Double-edged sword, best describes the life of a hijra. One on hand, they are looked at as individuals with supernatural powers, passed down to them from the Goddess Bahuchara Mata; able to bless or destroy one’s life. Yet, on the other hand it is a curse within itself to be a hijra. It all becomes evident in their after-death practice.
In Hindu belief, death is not seen as the end-all. Instead, death is viewed only as something that happens to the physical body, while the soul goes on eternally. The body serves as the shell or home to house the soul. Hindus believe that a person’s soul is recycled; returning to earth to settle within another shell. However, the only way for a soul to be released from the body, is for the body to burn. Hindus do not believe in burial, for it keeps the soul locked in the ground. Cremating the body, then releasing the ashes into the holy Ganges River, allows the soul to travel.
The transition into hijra culture is a difficult journey for the individual. There is an understanding that becoming a part of this society means that there are some traditions in the Hindu culture that has to be left aside. For them, this means the act of cremation. Instead of allowing their soul to continue on after their bodies have died, a hijra will opt for a burial instead.
Bengali amateur-filmmaker and hijra activist Debajyoti Mukhopadhyay, 33, said, “ When a hijra dies, they choose to be buried deep in the ground, covered by large stones. This way, their soul will not be able to return and condemn another person with this curse.” He said, “How sad it is that they are made to feel this way.”
On one hand, they are revered, sought-out and considered holy. On the other, they are feared, misunderstood and marginalized from society, often times residing in India’s most hostile slums. The answer to this lies within the political and social beliefs of India’s inhabitants.
Roshan Dutta, 23 of Bhopal, India said, “ They are not really considered to be a part of society. They are social outcasts.” This attitude is a reflection of the common way of thinking among non-hijras. Dutta’s mother Arundhati Dutta, 49 of Bhopal said, “ I believe they have certain abilities to curse and to protect. I have no problems with them, but I wouldn’t want to be around them all the time.”
When asked about their after-death rituals, Dutta, 49, said, “ It is not shocking that they get buried. Their life is a curse, but sometimes there has to be sacrifices for the common good.” She said, “ I don’t think they are bad people, I think that they do us a service, by blessing and protecting our families.”

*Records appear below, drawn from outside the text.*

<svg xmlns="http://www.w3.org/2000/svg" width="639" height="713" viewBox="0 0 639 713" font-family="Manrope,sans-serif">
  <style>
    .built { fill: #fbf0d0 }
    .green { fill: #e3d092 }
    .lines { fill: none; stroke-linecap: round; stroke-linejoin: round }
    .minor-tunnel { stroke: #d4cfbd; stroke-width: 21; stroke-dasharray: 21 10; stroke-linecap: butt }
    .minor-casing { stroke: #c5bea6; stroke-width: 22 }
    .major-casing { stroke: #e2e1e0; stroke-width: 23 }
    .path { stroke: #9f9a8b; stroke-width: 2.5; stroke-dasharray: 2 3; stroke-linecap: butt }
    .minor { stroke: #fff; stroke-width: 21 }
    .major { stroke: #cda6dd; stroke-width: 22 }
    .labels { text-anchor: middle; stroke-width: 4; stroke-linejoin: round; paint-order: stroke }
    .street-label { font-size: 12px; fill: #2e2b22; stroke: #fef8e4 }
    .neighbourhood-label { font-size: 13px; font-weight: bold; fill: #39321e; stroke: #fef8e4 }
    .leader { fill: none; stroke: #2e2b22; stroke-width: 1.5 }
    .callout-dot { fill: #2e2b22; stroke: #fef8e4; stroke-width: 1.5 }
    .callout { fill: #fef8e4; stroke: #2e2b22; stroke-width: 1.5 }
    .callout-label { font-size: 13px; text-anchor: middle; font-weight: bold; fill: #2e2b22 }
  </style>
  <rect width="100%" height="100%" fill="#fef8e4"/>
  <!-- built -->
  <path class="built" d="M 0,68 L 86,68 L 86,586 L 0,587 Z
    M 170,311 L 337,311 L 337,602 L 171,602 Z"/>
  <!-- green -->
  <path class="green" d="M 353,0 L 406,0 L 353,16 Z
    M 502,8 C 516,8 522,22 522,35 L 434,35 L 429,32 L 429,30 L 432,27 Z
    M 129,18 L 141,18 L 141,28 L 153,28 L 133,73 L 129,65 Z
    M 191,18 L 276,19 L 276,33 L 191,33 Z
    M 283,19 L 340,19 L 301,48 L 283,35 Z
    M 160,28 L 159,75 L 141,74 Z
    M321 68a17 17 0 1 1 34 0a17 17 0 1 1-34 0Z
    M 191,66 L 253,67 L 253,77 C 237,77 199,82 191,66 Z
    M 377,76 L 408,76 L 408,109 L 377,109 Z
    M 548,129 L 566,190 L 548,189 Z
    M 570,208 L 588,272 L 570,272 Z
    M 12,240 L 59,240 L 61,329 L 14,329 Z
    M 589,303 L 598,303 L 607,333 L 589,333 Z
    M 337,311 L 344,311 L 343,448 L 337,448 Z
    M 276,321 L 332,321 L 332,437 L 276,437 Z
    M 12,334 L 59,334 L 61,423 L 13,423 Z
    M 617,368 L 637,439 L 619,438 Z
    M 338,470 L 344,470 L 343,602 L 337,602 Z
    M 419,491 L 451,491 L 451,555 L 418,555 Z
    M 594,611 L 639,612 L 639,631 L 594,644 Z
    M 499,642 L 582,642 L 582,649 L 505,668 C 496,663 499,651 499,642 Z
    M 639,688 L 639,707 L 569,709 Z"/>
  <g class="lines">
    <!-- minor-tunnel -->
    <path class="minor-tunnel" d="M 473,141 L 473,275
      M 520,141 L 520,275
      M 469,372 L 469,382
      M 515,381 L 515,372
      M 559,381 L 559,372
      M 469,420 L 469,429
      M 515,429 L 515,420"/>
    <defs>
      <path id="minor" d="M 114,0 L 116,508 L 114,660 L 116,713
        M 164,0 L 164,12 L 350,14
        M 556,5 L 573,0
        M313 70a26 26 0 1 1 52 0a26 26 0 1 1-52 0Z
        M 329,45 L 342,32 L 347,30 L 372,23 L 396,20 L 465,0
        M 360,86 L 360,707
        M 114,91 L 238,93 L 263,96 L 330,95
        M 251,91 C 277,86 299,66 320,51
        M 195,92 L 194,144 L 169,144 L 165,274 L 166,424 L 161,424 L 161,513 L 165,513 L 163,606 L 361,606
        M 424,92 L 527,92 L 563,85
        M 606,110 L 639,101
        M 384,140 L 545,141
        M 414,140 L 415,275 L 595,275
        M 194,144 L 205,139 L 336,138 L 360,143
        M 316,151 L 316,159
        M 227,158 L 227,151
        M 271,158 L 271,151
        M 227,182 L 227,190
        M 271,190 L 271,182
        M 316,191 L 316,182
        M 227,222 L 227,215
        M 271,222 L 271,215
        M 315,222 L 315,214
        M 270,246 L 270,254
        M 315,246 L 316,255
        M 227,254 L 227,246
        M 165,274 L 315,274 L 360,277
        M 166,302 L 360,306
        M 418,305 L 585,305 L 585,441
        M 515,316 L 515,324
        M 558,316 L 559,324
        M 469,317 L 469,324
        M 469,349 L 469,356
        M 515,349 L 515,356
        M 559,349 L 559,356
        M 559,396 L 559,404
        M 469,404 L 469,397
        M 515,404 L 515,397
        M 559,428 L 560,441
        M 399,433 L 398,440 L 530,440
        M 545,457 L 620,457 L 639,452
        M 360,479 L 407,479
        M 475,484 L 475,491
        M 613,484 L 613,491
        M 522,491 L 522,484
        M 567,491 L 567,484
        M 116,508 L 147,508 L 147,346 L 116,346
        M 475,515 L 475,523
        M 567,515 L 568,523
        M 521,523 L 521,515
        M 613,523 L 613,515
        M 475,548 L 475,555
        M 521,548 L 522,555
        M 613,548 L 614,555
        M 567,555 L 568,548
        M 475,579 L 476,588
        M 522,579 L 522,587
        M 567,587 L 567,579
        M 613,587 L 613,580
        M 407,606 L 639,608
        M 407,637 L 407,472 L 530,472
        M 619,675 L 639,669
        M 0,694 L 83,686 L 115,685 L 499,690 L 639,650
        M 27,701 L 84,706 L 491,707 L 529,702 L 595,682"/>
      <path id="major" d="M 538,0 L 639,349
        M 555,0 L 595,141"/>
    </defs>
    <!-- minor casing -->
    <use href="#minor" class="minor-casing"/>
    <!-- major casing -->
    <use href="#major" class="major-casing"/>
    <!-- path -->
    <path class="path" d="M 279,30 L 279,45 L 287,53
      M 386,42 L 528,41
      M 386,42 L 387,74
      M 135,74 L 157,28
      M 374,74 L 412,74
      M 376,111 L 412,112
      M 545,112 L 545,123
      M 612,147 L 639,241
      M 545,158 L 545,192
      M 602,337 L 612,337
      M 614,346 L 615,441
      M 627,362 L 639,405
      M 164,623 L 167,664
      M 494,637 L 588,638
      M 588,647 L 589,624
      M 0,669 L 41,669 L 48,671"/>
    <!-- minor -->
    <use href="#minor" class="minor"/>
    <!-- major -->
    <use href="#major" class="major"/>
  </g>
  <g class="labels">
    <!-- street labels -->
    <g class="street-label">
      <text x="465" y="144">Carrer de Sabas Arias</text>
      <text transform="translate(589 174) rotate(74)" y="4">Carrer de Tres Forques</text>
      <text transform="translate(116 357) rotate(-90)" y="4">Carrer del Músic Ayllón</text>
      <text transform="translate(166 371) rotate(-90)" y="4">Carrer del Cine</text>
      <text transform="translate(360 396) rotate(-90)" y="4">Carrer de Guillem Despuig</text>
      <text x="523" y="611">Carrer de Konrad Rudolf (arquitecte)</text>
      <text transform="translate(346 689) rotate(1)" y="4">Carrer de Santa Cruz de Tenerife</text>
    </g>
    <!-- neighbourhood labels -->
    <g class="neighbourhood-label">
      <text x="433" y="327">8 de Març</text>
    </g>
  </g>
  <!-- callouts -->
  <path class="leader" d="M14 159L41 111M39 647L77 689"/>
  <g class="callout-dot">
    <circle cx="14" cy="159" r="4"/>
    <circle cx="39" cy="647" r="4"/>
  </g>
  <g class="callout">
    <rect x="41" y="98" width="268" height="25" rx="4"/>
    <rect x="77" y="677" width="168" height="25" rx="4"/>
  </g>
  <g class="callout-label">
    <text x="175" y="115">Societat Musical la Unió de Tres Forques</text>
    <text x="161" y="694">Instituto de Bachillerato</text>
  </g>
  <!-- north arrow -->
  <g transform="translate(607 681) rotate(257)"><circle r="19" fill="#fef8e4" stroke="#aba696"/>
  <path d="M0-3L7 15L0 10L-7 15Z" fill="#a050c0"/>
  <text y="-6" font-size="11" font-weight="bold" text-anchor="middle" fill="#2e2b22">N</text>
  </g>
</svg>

Opinions vary when it comes to hijra lifestyle and culture. Even though, the Dutta’s represent popular belief, others have differing opinions about hijra culture.
Seventy-year-old, retired engineer, Achin Guha originally of Bombay, India holds an opposing opinion. Guha said, “ Indians are strange with what they believe. I don’t believe hijras have any kind of power to curse or bless. I think they have to act like that so they can survive without being hurt.” He said, “ I think a lot of them are men that wish they were born girls, or maybe even gay. India doesn’t want to acknowledge people like that,” said Guha.
Being that hijras are recognized as “holy” people, one could assume that they would be placed in the highest caste; that of Brahmin. Yet, they aren’t treated as such. According to BBC News, hijras are ignored by government when it comes to getting jobs, the right to vote, the right to obtain a passport and recognized marriages. More cases are being revealed with hijras getting married however aren’t allowed a valid marriage license. In the state of Bihar, government officials have allowed hijras to be employed as tax collectors but still isn’t enough to support the cost of living.
When hijras are not busy blessing marriages or the birth of a newborn male, they are often found on the streets begging or prostituting. Because there are no accurate census data in India, it is hard to estimate the percentage of hijras that sell their bodies to make a living. However, most interviews with them will reveal the darker-side to their life. It is not uncommon to hear of the violent acts committed against these individuals, whether it be beat-up for being outside the cultural norm, or more commonly, sexually violated.
Acts of violence against these individuals has attracted attention worldwide. Newstatesman.com reported, “ Thanks to a large number of internationally funded support groups that are gaining considerable momentum in many big Indian cities, hijras, as well as other sexuality minority groups, are slowly starting to get a better deal.” LGBT groups from around the globe have gathered to bring public aid and awareness to the hijras of India in need of government recognition.
There is no doubt that India is undergoing a cultural evolution. As traditions and belief-systems are challenged, a new mindset is approaching; one that allows people to live as they are. Neighboring countries Pakistanand Bangladesh have already begun the transition, recognizing hijras as citizens of a third-gender. It’s time for India to jump on board.